A compound according to any one of claims 1 to 8 as a medicament. Pharmaceutical composition, include at least A compound according to any one of claims 1 to 8 and at least a pharmaceutically acceptable carrier. Use of a compound according to any one of claims 1 to 8 as a biocide Use of a compound according to any one of claims 1 to 8 as an antibiotic, as a fungicide, as an inhibitor of enzymes, as a disinfectant or as a wood preservative.
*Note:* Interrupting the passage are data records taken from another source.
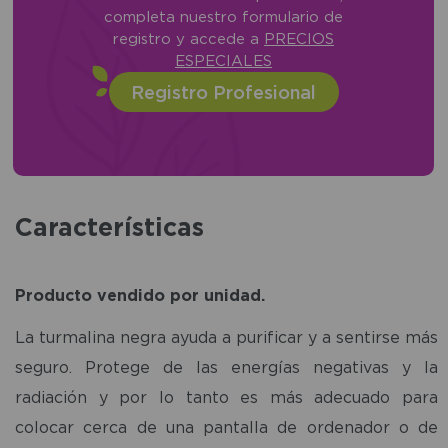
completa nuestro formulario de
registro y accede a
PRECIOS
ESPECIALES
Registro Profesional
Características
Producto vendido por unidad.
La turmalina negra ayuda a purificar y a sentirse más
seguro. Protege de las energías negativas y la
radiación y por lo tanto es más adecuado para
colocar cerca de una pantalla de ordenador o de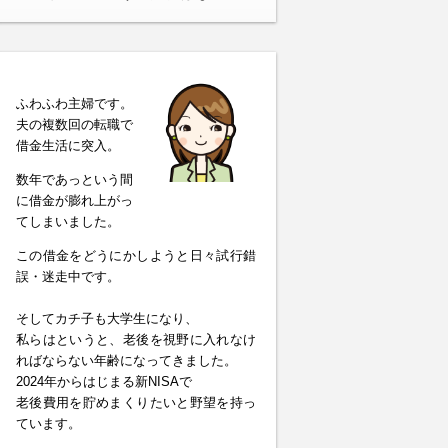
ふわふわ主婦です。
夫の複数回の転職で
借金生活に突入。
数年であっという間
に借金が膨れ上がっ
てしまいました。
この借金をどうにかしようと日々試行錯
誤・迷走中です。
そしてカチ子も大学生になり、
私らはというと、老後を視野に入れなけ
ればならない年齢になってきました。
2024年からはじまる新NISAで
老後費用を貯めまくりたいと野望を持っ
ています。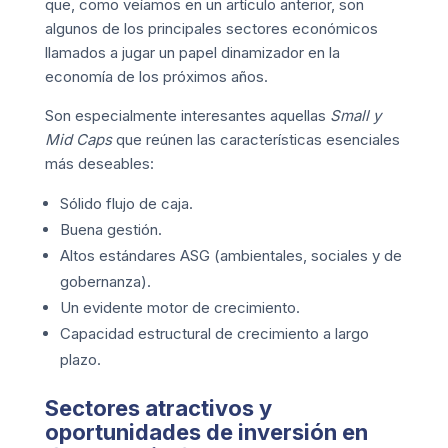
que, como veíamos en un artículo anterior, son
algunos de los
principales sectores económicos
llamados a jugar un papel dinamizador en la
economía de los próximos años.
Son especialmente interesantes aquellas
Small y
Mid Caps
que reúnen las características esenciales
más deseables:
Sólido flujo de caja.
Buena gestión.
Altos estándares
ASG
(ambientales, sociales y de
gobernanza).
Un evidente motor de crecimiento.
Capacidad estructural de crecimiento a largo
plazo.
Sectores atractivos y
oportunidades de inversión en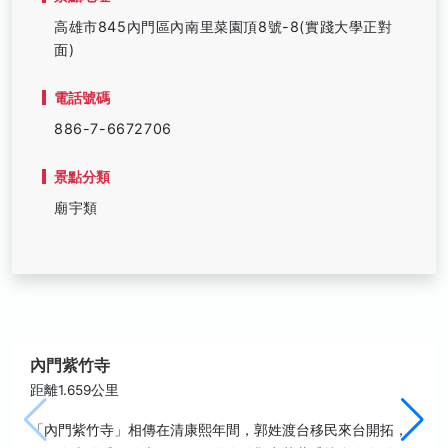
高雄市845內門區內南里菜園頂8號-8(實踐大學正對
面)
電話號碼
886-7-6672706
景點分類
廟宇類
內門紫竹寺
距離1.659公里
「內門紫竹寺」相傳在清康熙年間，郭姓渡台移民來台開拓，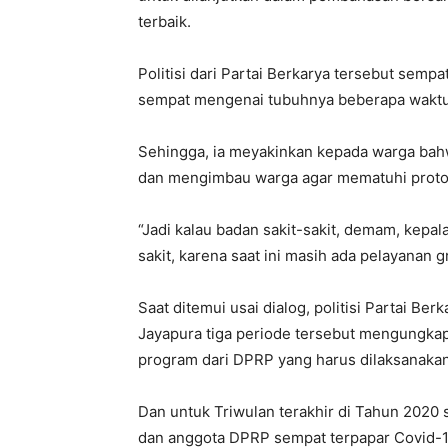
terbaik.
Politisi dari Partai Berkarya tersebut sem
sempat mengenai tubuhnya beberapa waktu 
Sehingga, ia meyakinkan kepada warga bah
dan mengimbau warga agar mematuhi protoko
“Jadi kalau badan sakit-sakit, demam, kepal
sakit, karena saat ini masih ada pelayanan g
Saat ditemui usai dialog, politisi Partai B
Jayapura tiga periode tersebut mengungka
program dari DPRP yang harus dilaksanakan 
Dan untuk Triwulan terakhir di Tahun 2020 
dan anggota DPRP sempat terpapar Covid-1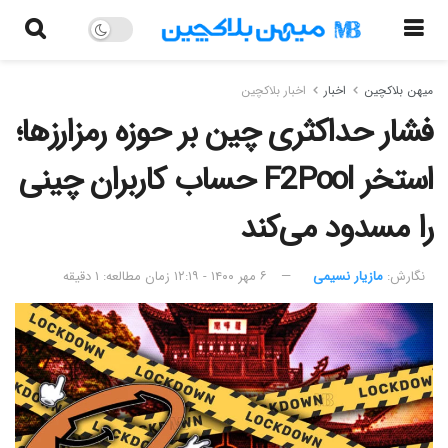
میهن بلاکچین
اخبار
اخبار بلاکچین
فشار حداکثری چین بر حوزه رمزارزها؛
استخر F2Pool حساب کاربران چینی
را مسدود می‌کند
نگارش:‌
مازیار نسیمی
۶ مهر ۱۴۰۰ - ۱۲:۱۹
زمان مطالعه: ۱ دقیقه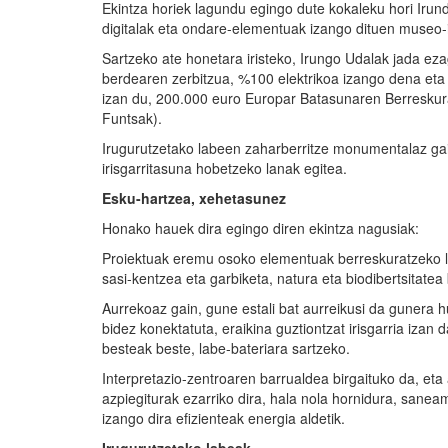
Ekintza horiek lagundu egingo dute kokaleku hori Irund
digitalak eta ondare-elementuak izango dituen museo-in
Sartzeko ate honetara iristeko, Irungo Udalak jada eza
berdearen zerbitzua, %100 elektrikoa izango dena eta
izan du, 200.000 euro Europar Batasunaren Berreskura
Funtsak).
Irugurutzetako labeen zaharberritze monumentalaz gai
irisgarritasuna hobetzeko lanak egitea.
Esku-hartzea, xehetasunez
Honako hauek dira egingo diren ekintza nagusiak:
Proiektuak eremu osoko elementuak berreskuratzeko lan
sasi-kentzea eta garbiketa, natura eta biodibertsitatea
Aurrekoaz gain, gune estali bat aurreikusi da gunera hu
bidez konektatuta, eraikina guztiontzat irisgarria izan 
besteak beste, labe-bateriara sartzeko.
Interpretazio-zentroaren barrualdea birgaituko da, eta
azpiegiturak ezarriko dira, hala nola hornidura, sanea
izango dira efizienteak energia aldetik.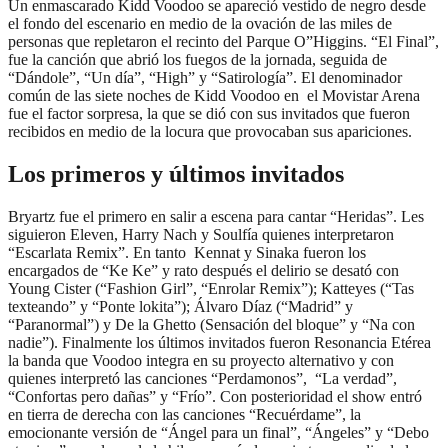
Un enmascarado Kidd Voodoo se apareció vestido de negro desde
el fondo del escenario en medio de la ovación de las miles de
personas que repletaron el recinto del Parque O”Higgins. “El Final”,
fue la canción que abrió los fuegos de la jornada, seguida de
“Dándole”, “Un día”, “High” y “Satirología”. El denominador
común de las siete noches de Kidd Voodoo en el Movistar Arena
fue el factor sorpresa, la que se dió con sus invitados que fueron
recibidos en medio de la locura que provocaban sus apariciones.
Los primeros y últimos invitados
Bryartz fue el primero en salir a escena para cantar “Heridas”. Les
siguieron Eleven, Harry Nach y Soulfía quienes interpretaron
“Escarlata Remix”. En tanto Kennat y Sinaka fueron los
encargados de “Ke Ke” y rato después el delirio se desató con
Young Cister (“Fashion Girl”, “Enrolar Remix”); Katteyes (“Tas
texteando” y “Ponte lokita”); Álvaro Díaz (“Madrid” y
“Paranormal”) y De la Ghetto (Sensación del bloque” y “Na con
nadie”). Finalmente los últimos invitados fueron Resonancia Etérea
la banda que Voodoo integra en su proyecto alternativo y con
quienes interpretó las canciones “Perdamonos”, “La verdad”,
“Confortas pero dañas” y “Frío”. Con posterioridad el show entró
en tierra de derecha con las canciones “Recuérdame”, la
emocionante versión de “Ángel para un final”, “Ángeles” y “Debo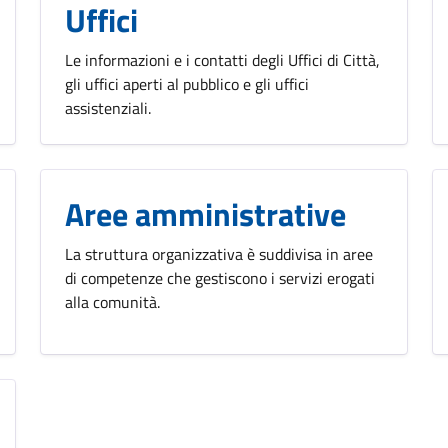
Uffici
Le informazioni e i contatti degli Uffici di Città,
gli uffici aperti al pubblico e gli uffici
assistenziali.
Aree amministrative
La struttura organizzativa è suddivisa in aree
di competenze che gestiscono i servizi erogati
alla comunità.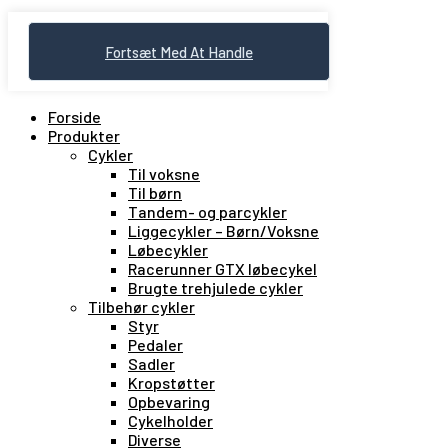
Fortsæt Med At Handle
Forside
Produkter
Cykler
Til voksne
Til børn
Tandem- og parcykler
Liggecykler – Børn/Voksne
Løbecykler
Racerunner GTX løbecykel
Brugte trehjulede cykler
Tilbehør cykler
Styr
Pedaler
Sadler
Kropstøtter
Opbevaring
Cykelholder
Diverse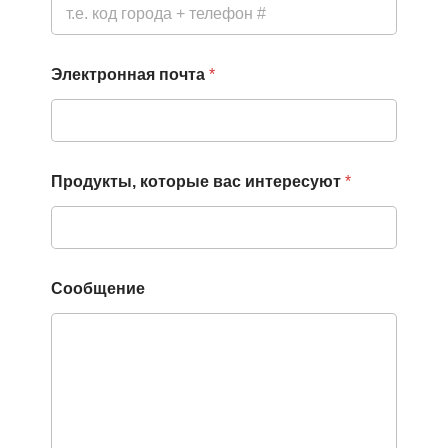
Электронная почта
*
О
Продукты, которые вас интересуют
*
т
п
р
а
в
и
Сообщение
т
ь
п
о
э
л
е
к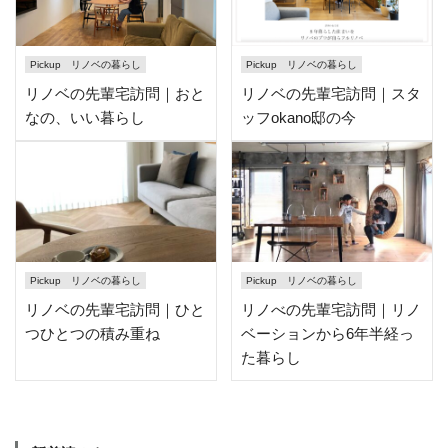
Pickup リノベの暮らし
Pickup リノベの暮らし
リノベの先輩宅訪問｜おと
リノベの先輩宅訪問｜スタ
なの、いい暮らし
ッフokano邸の今
Pickup リノベの暮らし
Pickup リノベの暮らし
リノベの先輩宅訪問｜ひと
リノべの先輩宅訪問｜リノ
つひとつの積み重ね
ベーションから6年半経っ
た暮らし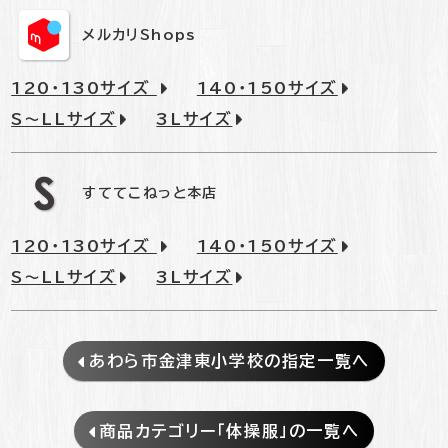
メルカリShops
120・130サイズ
140・150サイズ
S～LLサイズ
3Lサイズ
すててこねっと本店
120・130サイズ
140・150サイズ
S～LLサイズ
3Lサイズ
あわら市金津東小学校の指定一覧へ
商品カテゴリー「体操服」の一覧へ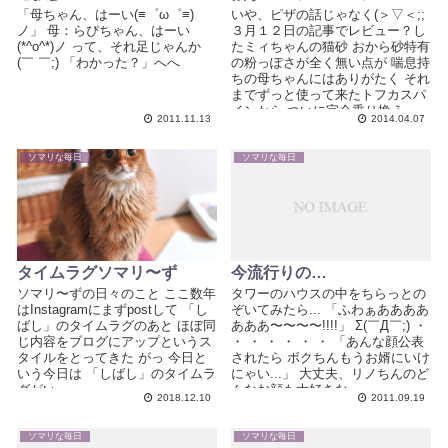
「母ちゃん、はーい(≡゜ω゜≡)
いや、ピザの話じゃなく(＞▽＜;;
ノ」 母：らぴちゃん、はーい
３月１２日の記事でレビュー？し
(*^o^*)ノ って、それ足じゃんか
たミィちゃんの猫砂 おから砂特有
(￣ ￣;) 「わかった？」へへ
の粉っぽさが全く無い点が 喘息持
ちの母ちゃんにはありがたく それ
までずっと使って来たトフカスパ
インから ついに完全乗り換え...
2011.11.13
2014.04.07
ソマリな毎日
ソマリな毎日
タイムラグソマリ〜ず
今流行りの…
ソマリ〜ずの日々のこと ここ数年
タワーのハウスの中をちらっとの
はInstagramにまずpostして 「し
ぞいてみたら... 「ふわぁああああ
ばし」のタイムラグのあと ほぼ同
あああ〜〜〜〜!!!!」 Σ(￣Д￣;) ・
じ内容をブログにアップというス
・ ・ ・ ・ ・ ・ 「あんな顔公表
タイルをとってきた がっ 今日と
されたら ボクちんもうお婿にいけ
いう今日は 「しばし」のタイムラ
にゃい...」 大丈夫、リノちんのど
グがい...
んなお顔も大好きな...
2018.12.10
2011.09.19
ソマリな毎日
ソマリな毎日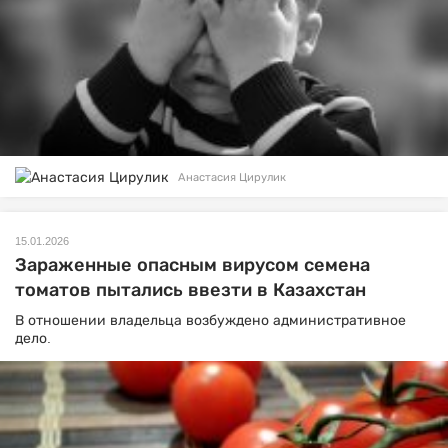
Анастасия Цирулик
15.01.2026
Зараженные опасным вирусом семена
томатов пытались ввезти в Казахстан
В отношении владельца возбуждено административное
дело.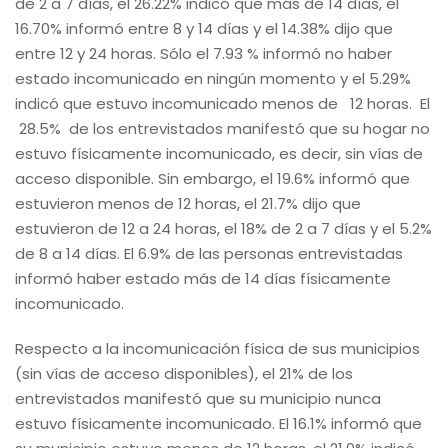
de 2 a 7 días, el 26.22% indicó que más de 14 días, el
16.70% informó entre 8 y 14 días y el 14.38% dijo que
entre 12 y 24 horas. Sólo el 7.93 % informó no haber
estado incomunicado en ningún momento y el 5.29%
indicó que estuvo incomunicado menos de 12 horas. El
28.5% de los entrevistados manifestó que su hogar no
estuvo físicamente incomunicado, es decir, sin vías de
acceso disponible. Sin embargo, el 19.6% informó que
estuvieron menos de 12 horas, el 21.7% dijo que
estuvieron de 12 a 24 horas, el 18% de 2 a 7 días y el 5.2%
de 8 a 14 días. El 6.9% de las personas entrevistadas
informó haber estado más de 14 días físicamente
incomunicado.
Respecto a la incomunicación física de sus municipios
(sin vías de acceso disponibles), el 21% de los
entrevistados manifestó que su municipio nunca
estuvo físicamente incomunicado. El 16.1% informó que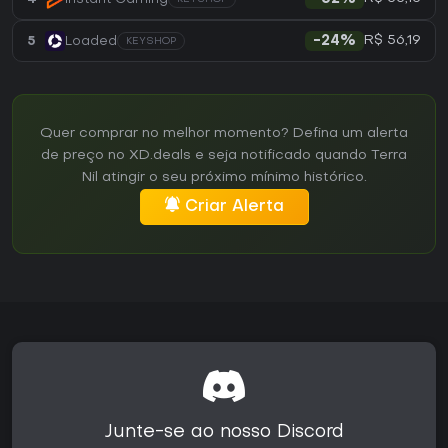
R$ 56,19
5
Loaded
-24%
KEYSHOP
Quer comprar no melhor momento? Defina um alerta
de preço no XD.deals e seja notificado quando Terra
Nil atingir o seu próximo mínimo histórico.
Criar Alerta
Junte-se ao nosso Discord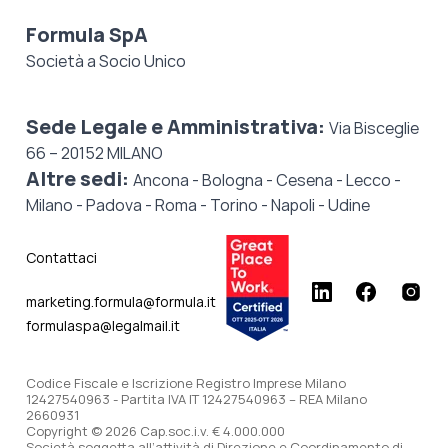
Formula SpA
Società a Socio Unico
Sede Legale e Amministrativa:
Via Bisceglie
66 – 20152 MILANO
Altre sedi:
Ancona - Bologna - Cesena - Lecco -
Milano - Padova - Roma - Torino - Napoli - Udine
Contattaci
marketing.formula@formula.it
formulaspa@legalmail.it
Codice Fiscale e Iscrizione Registro Imprese Milano
12427540963 - Partita IVA IT 12427540963 – REA Milano
2660931
Copyright © 2026 Cap.soc.i.v. € 4.000.000
Società soggetta all’attività di Direzione e Coordinamento di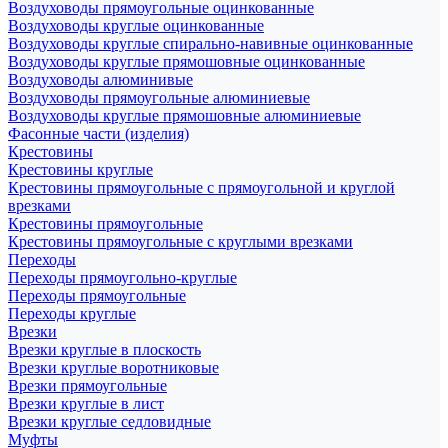
Воздуховоды прямоугольные оцинкованные
Воздуховоды круглые оцинкованные
Воздуховоды круглые спирально-навивные оцинкованные
Воздуховоды круглые прямошовные оцинкованные
Воздуховоды алюминивые
Воздуховоды прямоугольные алюминиевые
Воздуховоды круглые прямошовные алюминиевые
Фасонные части (изделия)
Крестовины
Крестовины круглые
Крестовины прямоугольные с прямоугольной и круглой
врезками
Крестовины прямоугольные
Крестовины прямоугольные с круглыми врезками
Переходы
Переходы прямоугольно-круглые
Переходы прямоугольные
Переходы круглые
Врезки
Врезки круглые в плоскость
Врезки круглые воротниковые
Врезки прямоугольные
Врезки круглые в лист
Врезки круглые седловидные
Муфты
Use at least one compound after one the claims 1 to 8 for the manufacture of a medicament for the treatment of fungal diseases, Diseases caused by gram-positive germs, or infections, Resistance to Vancomycin Treatment. A process for the preparation of a compound according to any one of claims 1 to 8 which comprises the extraction of fungi of the genus Schnecklinge with polar or nonpolar solvents or supercritical CO ₂ . The method of claim 14, further comprising Use of ultrasound, heat or pressure. Pharmaceutical composition according to claim 10, further comprising at least one further pharmaceutically active Component. A pharmaceutical composition according to claim 16, being this extra active ingredient selected is from the class of active agents against gram-negative bacteria Act.